=== Section Start ===
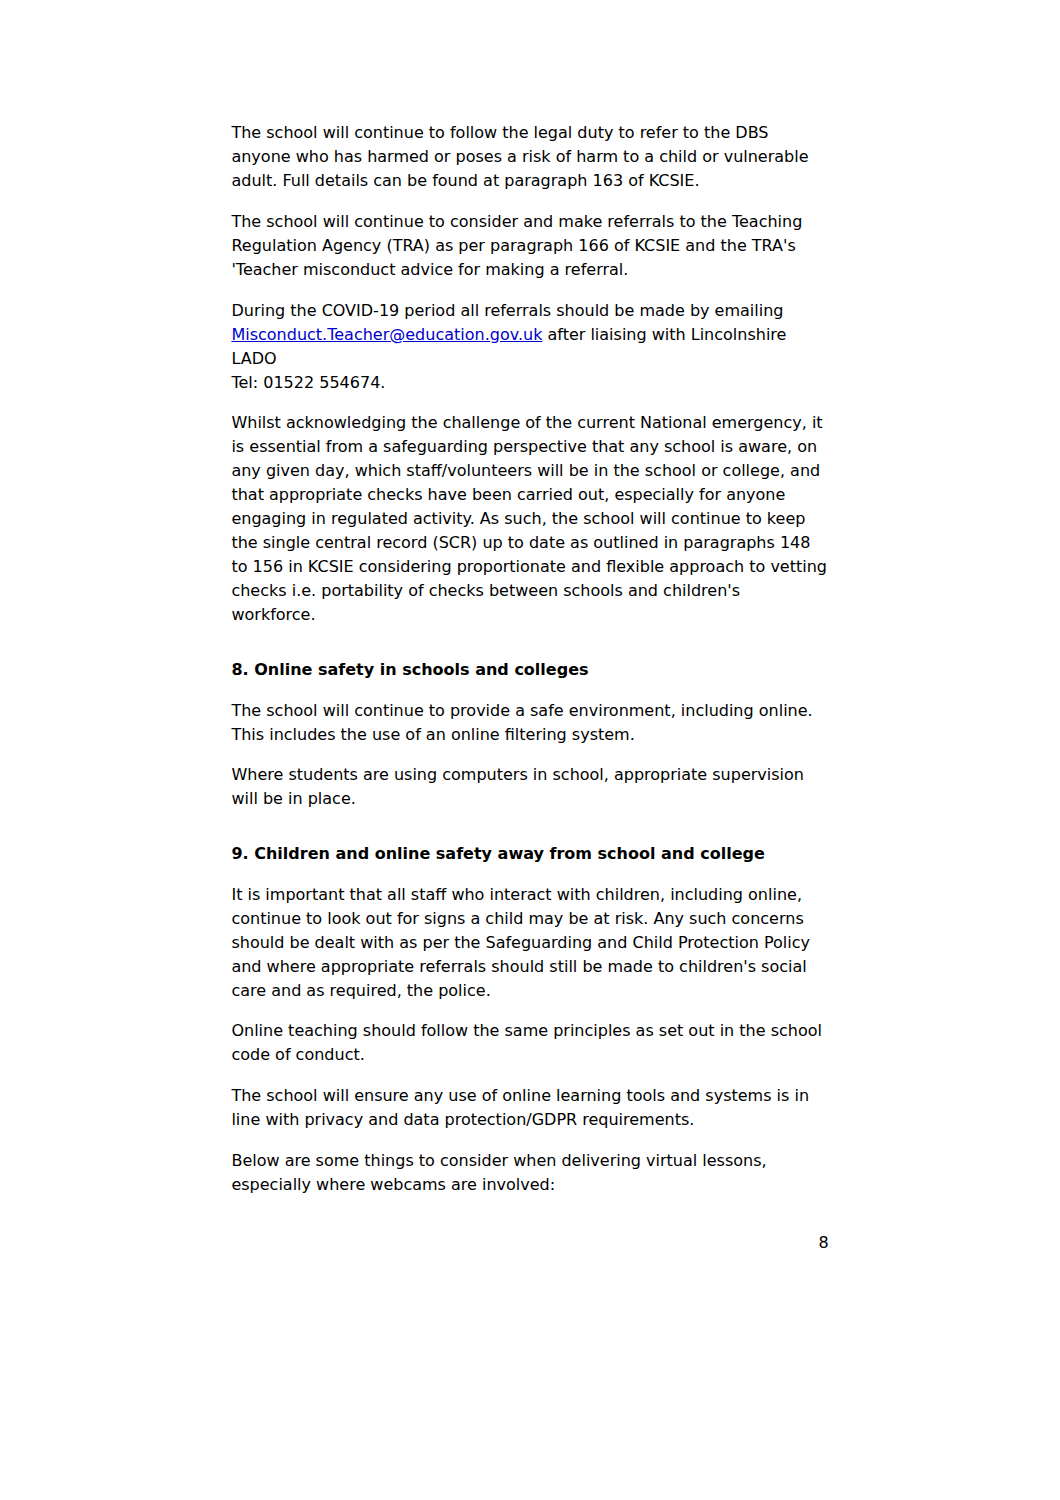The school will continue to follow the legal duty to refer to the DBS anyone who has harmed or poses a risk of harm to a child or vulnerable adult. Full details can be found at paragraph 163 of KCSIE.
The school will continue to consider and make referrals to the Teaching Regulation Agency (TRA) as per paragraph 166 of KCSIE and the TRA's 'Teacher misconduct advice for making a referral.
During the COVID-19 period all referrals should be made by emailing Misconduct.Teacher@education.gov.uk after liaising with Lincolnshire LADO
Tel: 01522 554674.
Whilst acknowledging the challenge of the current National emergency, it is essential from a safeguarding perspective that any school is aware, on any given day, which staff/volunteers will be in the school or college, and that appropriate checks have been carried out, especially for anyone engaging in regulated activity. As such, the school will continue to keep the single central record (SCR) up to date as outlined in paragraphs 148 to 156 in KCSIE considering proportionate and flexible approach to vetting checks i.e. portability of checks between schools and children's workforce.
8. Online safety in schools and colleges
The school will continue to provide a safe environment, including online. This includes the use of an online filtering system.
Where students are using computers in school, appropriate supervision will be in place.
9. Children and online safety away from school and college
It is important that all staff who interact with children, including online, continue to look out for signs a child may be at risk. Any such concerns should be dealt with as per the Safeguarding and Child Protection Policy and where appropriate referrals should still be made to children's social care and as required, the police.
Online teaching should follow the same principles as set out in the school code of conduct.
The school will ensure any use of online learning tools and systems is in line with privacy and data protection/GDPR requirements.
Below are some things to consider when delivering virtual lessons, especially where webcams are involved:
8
=== Section End ===
■ YOUR TASK ■
For the string "including", work out how many lines of the entries contain it and reply with that number alone.

■ WRITTEN RESPONSE ■
2